Cape Town - Nearly 20 percent of South African children between 8 and 12 have engaged in online sexual behaviours.
This after a recent study by the World Economic Forum reported that DQ Institute said South African children were among the most vulnerable for cyber-risks in the world, placing South Africa in the top 10 most at-risk countries out of the 29 countries polled.
Dr Robyn Whittaker, the Stakeholder Engagement Lead at Symphonia for SA said the phenomenon was seen in digitally emerging countries like South Africa.
“The countries that haven’t had long digital access, without being prepared for it are at high risk. This is what we seeing in South Africa now. There is a parent population that is not familiar (with this) and children who are aware of what happens and what can be done in the digital space.”
She added they had been attempting to equip school leadership of under resourced schools with the necessary skills and resources to address the social, administrative and academic challenges they faced every day.
“For many of these schools, the risk of cyber-bullying and of online sexual abuse is but one of the many challenges they face.

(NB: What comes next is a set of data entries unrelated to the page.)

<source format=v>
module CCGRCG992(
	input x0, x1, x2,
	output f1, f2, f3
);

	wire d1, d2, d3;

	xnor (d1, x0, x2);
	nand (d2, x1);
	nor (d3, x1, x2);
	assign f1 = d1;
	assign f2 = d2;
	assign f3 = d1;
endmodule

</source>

Others include dealing with child-headed households, abuse of all kinds and gangsterism.”
The study surveyed 38 000 children in 29 countries with the help of organisations such as Symphonia and measured children’s risk levels for exposure to cyber-misdeeds such as online bullying, grooming (where an adult "grooms" a child over the internet for future sexual abuse), the sharing of sexual content with and among children and video game addiction.
The study found that “64 percent of children who have been exposed to one or more cyber risks, 55 percent were victims of cyber-bullying and 11 percent have chatted with and then met online strangers in person. The study also found that 18 percent of children have engaged in online sexual behaviours, which includes having sexual conversations with strangers and/or searching, downloading, or distributing sexual content online".

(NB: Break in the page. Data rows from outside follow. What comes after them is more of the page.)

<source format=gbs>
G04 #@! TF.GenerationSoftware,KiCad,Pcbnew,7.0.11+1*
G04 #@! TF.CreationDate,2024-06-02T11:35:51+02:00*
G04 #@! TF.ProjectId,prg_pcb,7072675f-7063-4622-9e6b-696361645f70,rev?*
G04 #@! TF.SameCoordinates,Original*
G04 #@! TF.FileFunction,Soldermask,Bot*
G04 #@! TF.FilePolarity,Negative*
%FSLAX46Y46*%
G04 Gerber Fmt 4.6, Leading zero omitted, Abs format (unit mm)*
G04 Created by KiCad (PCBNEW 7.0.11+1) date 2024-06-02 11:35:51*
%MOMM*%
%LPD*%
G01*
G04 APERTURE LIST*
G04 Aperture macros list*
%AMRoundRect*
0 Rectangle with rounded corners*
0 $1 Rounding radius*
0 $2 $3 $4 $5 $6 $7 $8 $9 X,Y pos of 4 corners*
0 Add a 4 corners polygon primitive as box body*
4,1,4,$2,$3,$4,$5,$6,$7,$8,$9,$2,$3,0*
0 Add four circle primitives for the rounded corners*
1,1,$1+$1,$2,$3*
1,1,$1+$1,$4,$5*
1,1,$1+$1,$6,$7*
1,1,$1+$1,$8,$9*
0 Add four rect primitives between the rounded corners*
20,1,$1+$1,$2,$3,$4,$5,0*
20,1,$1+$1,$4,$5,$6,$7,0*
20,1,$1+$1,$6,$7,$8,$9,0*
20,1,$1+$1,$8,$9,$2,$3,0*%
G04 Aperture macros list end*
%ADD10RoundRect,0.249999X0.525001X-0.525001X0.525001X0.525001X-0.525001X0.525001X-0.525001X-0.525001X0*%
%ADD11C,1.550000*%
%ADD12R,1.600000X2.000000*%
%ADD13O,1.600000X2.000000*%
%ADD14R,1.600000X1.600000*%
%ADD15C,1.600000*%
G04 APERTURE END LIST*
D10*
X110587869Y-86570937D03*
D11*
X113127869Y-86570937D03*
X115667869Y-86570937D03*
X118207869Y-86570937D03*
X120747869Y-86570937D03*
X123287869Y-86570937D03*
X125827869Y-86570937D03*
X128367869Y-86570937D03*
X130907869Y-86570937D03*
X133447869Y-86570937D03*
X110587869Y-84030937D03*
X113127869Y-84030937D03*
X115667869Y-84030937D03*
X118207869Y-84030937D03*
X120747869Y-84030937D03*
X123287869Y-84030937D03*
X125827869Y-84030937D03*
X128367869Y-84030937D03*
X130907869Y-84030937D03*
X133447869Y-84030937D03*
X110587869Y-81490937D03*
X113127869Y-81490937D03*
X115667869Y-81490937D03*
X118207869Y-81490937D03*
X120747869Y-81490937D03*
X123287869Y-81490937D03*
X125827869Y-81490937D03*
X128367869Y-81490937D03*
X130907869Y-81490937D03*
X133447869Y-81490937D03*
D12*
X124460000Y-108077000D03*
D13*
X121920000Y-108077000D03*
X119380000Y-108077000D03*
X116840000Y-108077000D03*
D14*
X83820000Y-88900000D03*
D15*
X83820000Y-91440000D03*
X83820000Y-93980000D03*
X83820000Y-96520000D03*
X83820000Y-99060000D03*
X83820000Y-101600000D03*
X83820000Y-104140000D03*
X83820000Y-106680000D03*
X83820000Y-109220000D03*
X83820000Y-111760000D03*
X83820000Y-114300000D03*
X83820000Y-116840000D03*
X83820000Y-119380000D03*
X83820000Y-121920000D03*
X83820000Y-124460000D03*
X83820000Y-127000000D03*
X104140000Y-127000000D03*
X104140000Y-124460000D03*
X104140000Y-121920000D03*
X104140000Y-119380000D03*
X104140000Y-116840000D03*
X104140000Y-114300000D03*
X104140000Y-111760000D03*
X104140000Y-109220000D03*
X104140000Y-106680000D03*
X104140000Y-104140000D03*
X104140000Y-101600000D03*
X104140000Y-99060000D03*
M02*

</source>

Microsoft’s Digital Civility Index, which measures consumers’ lifetime exposure to online risks, said South Africa was more at risk than other global internet users of having online encounters of the uncivilised kind.
Chief marketing and operations officer at Microsoft South Africa, Kethan Parbhoo said through the latest technology trends like analytics, they were able to track all kinds of internet behaviour.
“For all of us to reap the benefits of living in a digital culture, civil society and the business community must educate the next generation and enable them to become more civil while online or offline, and ultimately help make the larger South African society a more civil one,” he said.